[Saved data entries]
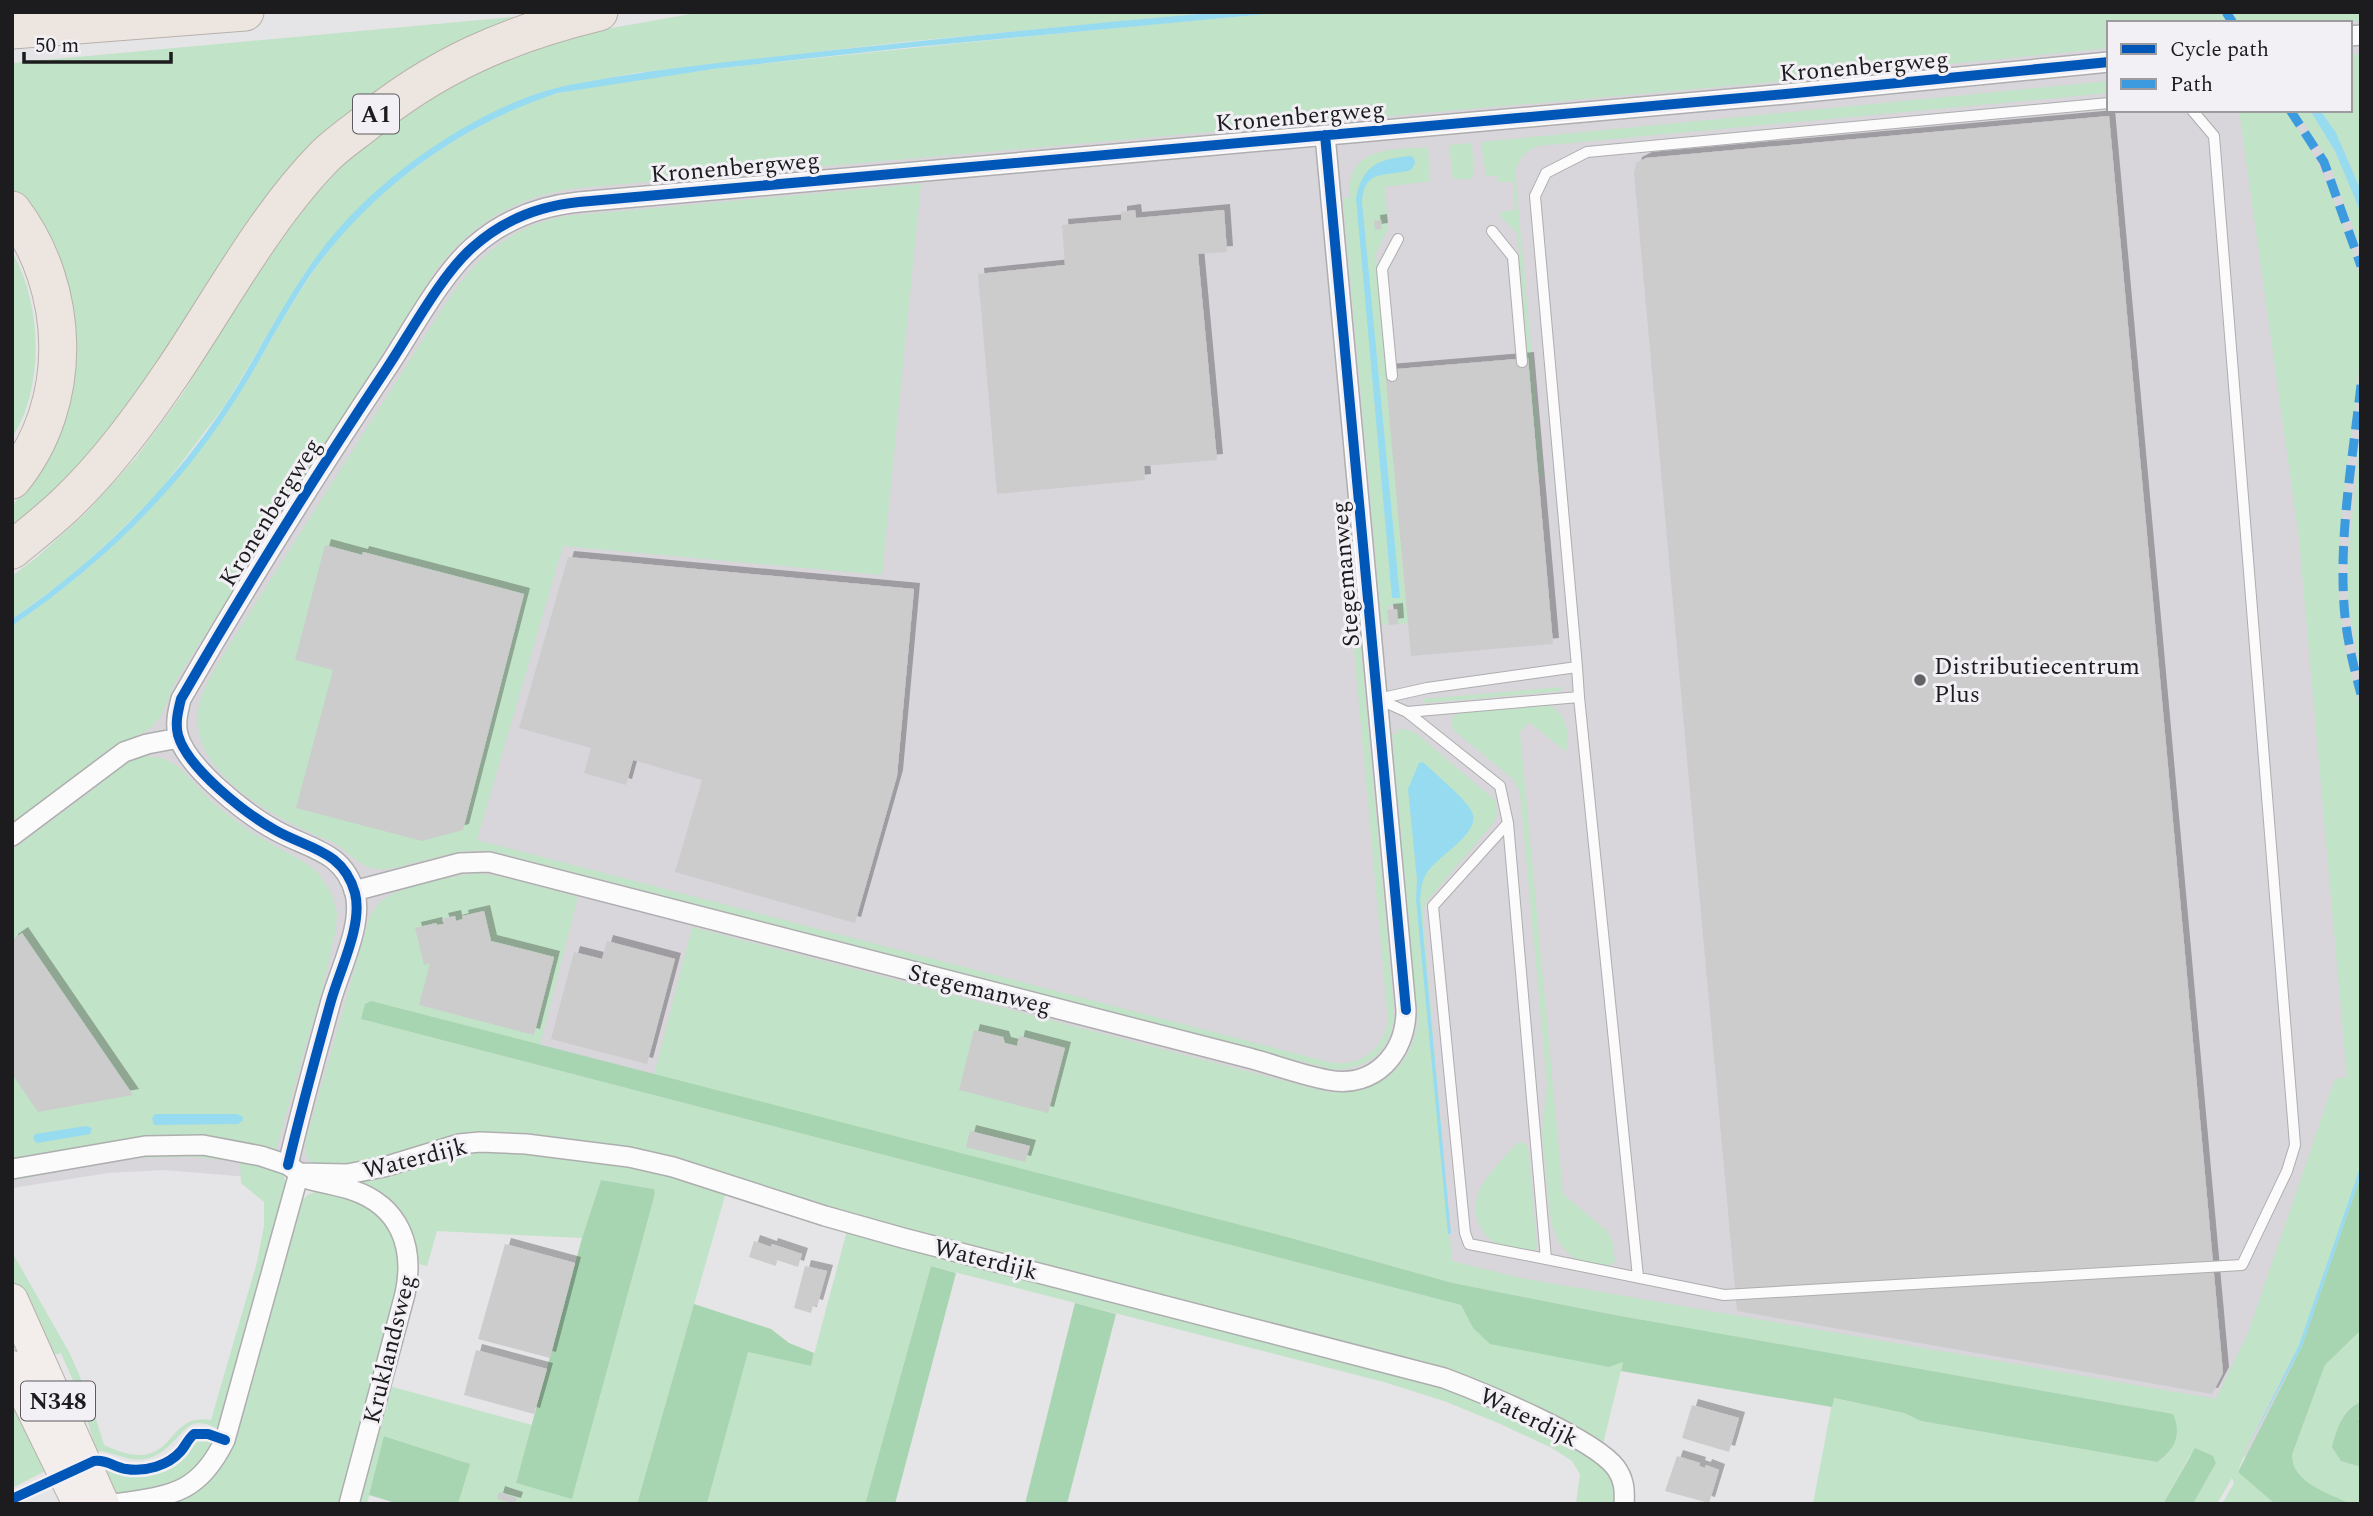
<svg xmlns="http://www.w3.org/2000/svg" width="2373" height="1516" font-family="Spectral,serif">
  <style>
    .built { fill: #d8d5db }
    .green { fill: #c1e3c7 }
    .forest { fill: #a8d5b1 }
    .water { fill: #97dbf0 }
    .building { fill: #cccccd; filter: url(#shadow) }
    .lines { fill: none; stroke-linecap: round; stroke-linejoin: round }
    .service-casing { stroke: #aeadaf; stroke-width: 12 }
    .minor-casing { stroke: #aeadaf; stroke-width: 22 }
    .primary-casing { stroke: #b8b1ac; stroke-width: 34 }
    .motorway-casing { stroke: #b8b1ac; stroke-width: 39 }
    .service { stroke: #fbfbfb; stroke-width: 10 }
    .minor { stroke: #fbfbfb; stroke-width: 19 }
    .primary { stroke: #f3eeeb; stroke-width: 32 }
    .motorway { stroke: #ede6e0; stroke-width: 37 }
    .quiet { stroke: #3c9bdf; stroke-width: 9; stroke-dasharray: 18 9; stroke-linecap: butt }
    .cycleway-casing { stroke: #f2f0f4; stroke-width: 15 }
    .cycleway { stroke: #0057b8; stroke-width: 10 }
    .poi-dot { fill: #626163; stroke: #f2f0f4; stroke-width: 2.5 }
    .labels { text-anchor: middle; stroke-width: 6; stroke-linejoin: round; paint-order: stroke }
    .shield { fill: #f2f0f4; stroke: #5c5b5e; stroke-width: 2 }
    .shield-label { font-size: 23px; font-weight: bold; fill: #1c1b1d }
    .street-label { font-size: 24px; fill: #1c1b1d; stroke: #f2f0f4 }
    .poi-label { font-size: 24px; fill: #1c1b1d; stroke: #f2f0f4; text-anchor: start }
  </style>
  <defs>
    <filter id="shadow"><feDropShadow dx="6" dy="-6" stdDeviation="0" flood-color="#0004"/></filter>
  </defs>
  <rect width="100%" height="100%" fill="#e5e4e6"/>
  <path class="built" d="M2227 12H2361V1300L2262 1461 370 1010 317 1159 263 1178 163 1170 108 1173 12 1188V792L472 188 2109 23V110H2350V23H2114Z"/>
  <path class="green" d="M702 12H1220L903 42 635 73 556 88 533 95 497 112 404 168 306 271 225 405 160 491 113 538 67 579 12 619V576L36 558 85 514 135 459 182 395 267 259 312 199 358 149 425 99 505 57 595 31Z
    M1289 12H2221L2227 23H2109V48L1751 84 578 188C518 195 472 223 435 271L175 682 162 714 153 726 145 732 112 747 12 824V626C98 567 174 494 231 407 270 347 299 281 347 229 399 173 464 129 534 101 558 92 584 88 608 84 668 74 729 67 789 61 956 43 1122 27 1289 12Z
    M2230 12H2361V21L2238 23Z
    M557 13 375 104 110 436 12 531V507L36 471 55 432 22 197 12 188V63Z
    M2361 54V191L2343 148 2320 110H2350V55Z
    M2109 81V93L1538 146C1525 152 1519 158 1515 172L1543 477H1539L1517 233 1501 217 1500 212 1515 210 1513 182H1497V176H1486L1481 142Z
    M2239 110H2285C2314 148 2328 184 2344 228 2351 247 2360 268 2361 289 2366 394 2335 497 2339 601 2341 638 2351 675 2361 710V1165L2299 1345 2250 1441 2238 1471 2275 1504H2222L2234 1483 2232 1478 2217 1504H2193L2216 1463 2190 1455 2163 1504H1813L1833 1398 1904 1413 1921 1421 2157 1462C2179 1448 2175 1438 2173 1414L1610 1314 1453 1283 1291 1238 654 1075 692 927 1327 1092C1376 1096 1408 1072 1418 1024L1392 734H1398L1397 729 1408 730 1417 734 1496 801 1497 812 1494 822 1426 902 1423 913 1452 1261 1521 1278 2216 1399 2248 1333 2335 1079 2347 1077 2299 539Z
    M2296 110H2310L2335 151 2361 213V250L2328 160Z
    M1472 143 1474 175 1470 179H1453L1449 145Z
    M1428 147 1430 181 1385 187 1388 227 1376 254 1408 623 1398 624 1396 605 1387 606 1388 624 1382 625 1343 198H1349C1347 146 1389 150 1428 147Z
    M921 184 882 575 563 546 477 840 1332 1063C1361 1066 1383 1050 1388 1021L1349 596H1356L1394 1011C1394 1048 1368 1072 1331 1069L492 851C464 848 439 857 413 863 401 866 388 871 376 869 356 866 345 846 326 839 278 820 191 775 198 712 201 688 218 665 230 644L446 303C477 257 509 227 566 216Z
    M12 252C42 303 45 387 12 438Z
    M2361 425V520L2359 542 2361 676 2348 604V557Z
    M1562 687V691L1424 703 1423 699Z
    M1548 705C1567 712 1570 735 1566 752L1529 722 1520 732 1563 1194 1607 1231 1613 1243 1615 1261 1610 1266 1582 1261 1572 1257 1559 1243 1551 1223 1542 1134 1547 1083 1520 792 1512 778 1453 730 1451 718 1459 713Z
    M143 756 162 758 179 767 212 802 231 817 252 833 309 865 318 873 332 894 337 912 336 930 323 986 275 1153 227 1143 12 1164V850L94 789 125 763Z
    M476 873 503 877 578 897 540 1045 371 1002 361 1019 1461 1305 1473 1328 1623 1362 1602 1448 1503 1397 545 1142 372 1166H316C306 1160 304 1152 306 1140L370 916C374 909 378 903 384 899 401 886 455 876 476 873Z
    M1521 1142 1528 1146 1537 1248 1531 1253C1521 1250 1509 1249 1499 1245 1489 1241 1482 1232 1478 1222 1466 1191 1499 1164 1517 1143Z
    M460 1148 605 1158 726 1192 637 1504H458L469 1464 385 1436 367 1504H357L389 1386 532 1425 516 1483 572 1498 655 1195 654 1189 601 1180 582 1238 437 1231 427 1266 419 1264C411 1221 394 1193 351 1179Z
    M218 1151 283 1173 287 1188 220 1429C214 1427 206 1423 199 1423 182 1422 173 1454 145 1459 127 1462 113 1451 96 1451L87 1419 89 1417 61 1353 54 1355 12 1286V1252L70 1354 90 1400 104 1445C178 1480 162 1411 211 1420L257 1262 264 1226V1202L241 1183 240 1162 195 1157 130 1158 12 1181V1173L134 1152Z
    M319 1191C359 1201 397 1214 400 1262 401 1271 398 1281 396 1290L341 1504H164L209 1477 297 1205 309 1194Z
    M848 1227 1408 1371 1564 1437 1611 1471 1619 1504H1576L1580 1474 1572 1461 1552 1448 1498 1423 1444 1401 1384 1382 931 1266 865 1504H707L748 1351 811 1366Z
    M2361 1330V1402C2333 1413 2339 1436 2341 1461L2361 1467V1504H2351C2329 1493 2292 1483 2292 1455L2325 1365Z
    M12 1386 47 1470 12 1488Z
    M203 1439 215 1442 211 1453 177 1484 115 1497 102 1465C139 1482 169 1475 194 1441Z"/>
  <path class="forest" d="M371 1001 1291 1238 1453 1283 1610 1314 2173 1414C2182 1434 2175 1450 2157 1462L1921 1421 1904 1413 1834 1398 1832 1407 1621 1371 1623 1362 1609 1367 1490 1344 1473 1328 1461 1305 361 1019 365 1004Z
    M2361 1175V1330L2325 1365 2292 1455C2292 1483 2329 1493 2351 1504H2275L2238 1472 2302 1346Z
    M601 1180 654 1189 655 1194 572 1499 516 1483 582 1238Z
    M931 1266 956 1273 895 1504H865Z
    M1075 1303 1116 1314 1067 1504H1025Z
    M694 1304 771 1329 789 1343 814 1353 811 1366 748 1352 707 1504H637Z
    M2361 1402V1416L2358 1418 2361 1421V1467L2341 1461 2332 1447C2337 1429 2342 1409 2361 1402Z
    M384 1436 470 1464 458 1504H399L369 1495Z
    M2195 1448 2213 1456 2216 1463 2193 1504H2163Z"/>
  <path class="water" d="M1220 12H1289L904 48 713 69 558 93C459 125 371 190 311 274 282 317 259 364 231 407 174 495 98 567 12 626V619C96 562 170 489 226 404 263 347 291 285 335 233 384 175 464 119 536 94 561 85 588 82 614 77 669 68 724 62 780 56 926 40 1073 25 1220 12Z
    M2310 110H2320L2336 133 2361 191V213L2335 151Z
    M1411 156 1414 158 1415 163 1411 170C1386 177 1364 168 1362 202L1400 598H1392L1356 198C1363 164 1379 159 1411 156Z
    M1423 762C1434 773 1466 799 1472 812 1483 834 1431 859 1424 878 1421 885 1421 893 1420 900L1451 1234H1448L1416 899 1417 880 1408 789 1419 763Z
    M155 1114H236L242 1116 243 1120 238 1124 154 1125 152 1118Z
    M86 1126 92 1128 90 1134 37 1143 33 1139 35 1134Z
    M2361 1165V1175L2302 1346 2250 1443 2299 1345Z"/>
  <path class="building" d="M2109 116 2223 1373 2212 1394 1737 1311 1634 173 1636 163 1646 158Z
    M1135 210 1136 218 1224 210 1227 252 1198 254 1217 460 1144 466 1145 480 997 494 978 274 1065 265 1062 225 1121 220V212Z
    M1381 220 1382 229 1375 230 1374 221Z
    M1528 358 1553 644 1411 656 1385 370Z
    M325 545 362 555 363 552 524 594 463 830 422 841 296 808 333 670 295 660Z
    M568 557 914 589 897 776 855 923 675 872 702 780 633 760 626 785 584 773 591 748 519 728Z
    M1397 609 1398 624 1389 625 1387 610Z
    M484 911 491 941 554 957 534 1035 419 1005 430 963 424 965 415 928 436 923 437 925 444 924 442 919 455 916 456 921 463 919 462 916Z
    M22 933 133 1095 38 1112 12 1074V940Z
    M607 941 675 959 647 1064 551 1039 574 952 602 959Z
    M974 1030 1003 1037 1005 1043 1017 1046 1019 1036 1065 1048 1048 1113 959 1090Z
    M970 1131 1030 1146 1025 1162 966 1147Z
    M754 1241 771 1247 772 1244 802 1254 798 1267 777 1260 776 1266 749 1257Z
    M505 1244 575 1263 550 1358 478 1339Z
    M805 1266 827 1271 817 1306 813 1305 811 1313 794 1308Z
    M476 1350 547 1369 534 1414 464 1395Z
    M1692 1405 1739 1418 1729 1452 1682 1438Z
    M1677 1456 1700 1463 1699 1466 1705 1468 1706 1465 1719 1470 1709 1503 1665 1491Z
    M499 1492 517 1498 515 1504 497 1499Z"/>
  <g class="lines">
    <g class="service-casing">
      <path id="service" d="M2109 103 1587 152 1546 173 1535 196 1577 667 1427 688 1378 699 1407 712 1500 786 1508 823 1546 1259 1724 1295 2242 1265 2287 1171 2295 1145 2214 136 2192 110
        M1492 231 1513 257 1522 362
        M1392 376 1382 269 1398 239
        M1577 667 1579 697
        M1407 712 1579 697 1638 1277
        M1508 823 1433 906 1465 1233 1469 1244 1546 1259"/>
    </g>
    <g class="minor-casing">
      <path id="minor" d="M2350 36 2361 35
        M12 836 124 752 147 744 179 738
        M354 891 460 863 489 862 1249 1058C1275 1065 1302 1075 1328 1080 1375 1089 1406 1053 1406 1010L1325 135
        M288 1165C301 1110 316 1055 331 1001 340 969 363 925 355 893 343 850 308 849 275 830 246 814 187 768 178 735 175 723 178 711 181 699 246 586 315 476 387 368 411 332 441 275 473 247 503 220 539 206 579 202L1786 94 2109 62
        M12 1169 145 1146 203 1145 261 1156 288 1165 299 1173 347 1174 384 1167 459 1144 480 1142 526 1144 629 1157 673 1167 825 1216 903 1238 1444 1378C1481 1392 1594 1438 1616 1468 1624 1479 1625 1490 1624 1504
        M115 1504C171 1495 198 1495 225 1440L299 1173 305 1178C320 1183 337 1185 352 1190 400 1206 415 1247 405 1294L349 1504"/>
    </g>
    <g class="primary-casing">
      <path id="primary" d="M12 1300 103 1504
        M12 1367 79 1504"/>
    </g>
    <g class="motorway-casing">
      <path id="motorway" d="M12 30 245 12
        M12 210C71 288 75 403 12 480
        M12 550C30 535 48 521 65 505 106 466 140 420 172 373 220 302 265 217 325 156 336 145 349 136 362 126 434 66 508 34 599 12"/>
    </g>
    <use href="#service" class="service"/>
    <use href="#minor" class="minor"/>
    <use href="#primary" class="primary"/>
    <use href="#motorway" class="motorway"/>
    <path class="quiet" d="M2226 12 2233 23
      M2290 110 2324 162 2361 266
      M2361 385C2353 456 2339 533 2344 605 2346 635 2353 665 2361 694"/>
    <g class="cycleway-casing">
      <path id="cycleway" d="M1325 135 1406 1010
        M288 1165C301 1110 316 1055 331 1001 340 969 363 925 355 893 343 850 308 849 275 830 246 814 187 768 178 735 175 723 178 711 181 699 246 586 315 476 387 368 411 332 441 275 473 247 503 220 539 206 579 202L1786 94 2109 62
        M12 1499 94 1461C106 1459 114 1467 126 1469 145 1472 168 1466 181 1451 186 1445 188 1439 194 1434H208L225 1440"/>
    </g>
    <use href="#cycleway" class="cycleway"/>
  </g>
  <circle class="poi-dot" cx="1920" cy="680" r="7"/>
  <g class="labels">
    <g class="shield">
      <rect x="353" y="94.5" width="46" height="39" rx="5"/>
      <rect x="21" y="1381.5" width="74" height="39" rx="5"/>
    </g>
    <g class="shield-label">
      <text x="376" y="122">A1</text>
      <text x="58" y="1409">N348</text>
    </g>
    <g class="street-label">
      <text transform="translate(1864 66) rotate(-5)" y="8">Kronenbergweg</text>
      <text transform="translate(1300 116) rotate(-5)" y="8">Kronenbergweg</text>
      <text transform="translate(735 167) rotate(-5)" y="8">Kronenbergweg</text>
      <text transform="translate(270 512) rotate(-58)" y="8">Kronenbergweg</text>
      <text transform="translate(1345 574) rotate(-95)" y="8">Stegemanweg</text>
      <text transform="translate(980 989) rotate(14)" y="8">Stegemanweg</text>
      <text transform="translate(415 1158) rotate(-14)" y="8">Waterdijk</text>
      <text transform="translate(986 1259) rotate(14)" y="8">Waterdijk</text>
      <text transform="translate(389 1349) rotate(-76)" y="8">Kruklandsweg</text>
      <text transform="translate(1529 1417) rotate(26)" y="8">Waterdijk</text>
    </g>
    <g class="poi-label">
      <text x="1934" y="674">Distributiecentrum<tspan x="1934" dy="28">Plus</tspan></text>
    </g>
  </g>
  <rect width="2373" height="1516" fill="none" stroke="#1c1b1d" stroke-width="28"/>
  <rect x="2107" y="21" width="245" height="91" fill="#f2f0f4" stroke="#9c9b9e" stroke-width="2"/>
  <rect x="2121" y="44" width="35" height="10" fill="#0057b8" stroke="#9c9b9e" stroke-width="2"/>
  <text x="2170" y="56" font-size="21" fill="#1c1b1d">Cycle path</text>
  <rect x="2121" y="79" width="35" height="10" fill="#3c9bdf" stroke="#9c9b9e" stroke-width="2"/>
  <text x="2170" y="91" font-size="21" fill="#1c1b1d">Path</text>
  <path d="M24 52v10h147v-10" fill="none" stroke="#1c1b1d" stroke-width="3.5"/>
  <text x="35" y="52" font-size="21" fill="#1c1b1d" stroke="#f2f0f4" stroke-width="5" paint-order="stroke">50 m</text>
</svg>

== Task instructions ==
Only lines with the word "labels" are wanted. Find and copy them from the records above.

== Written reply ==
    .labels { text-anchor: middle; stroke-width: 6; stroke-linejoin: round; paint-order: stroke }
  <g class="labels">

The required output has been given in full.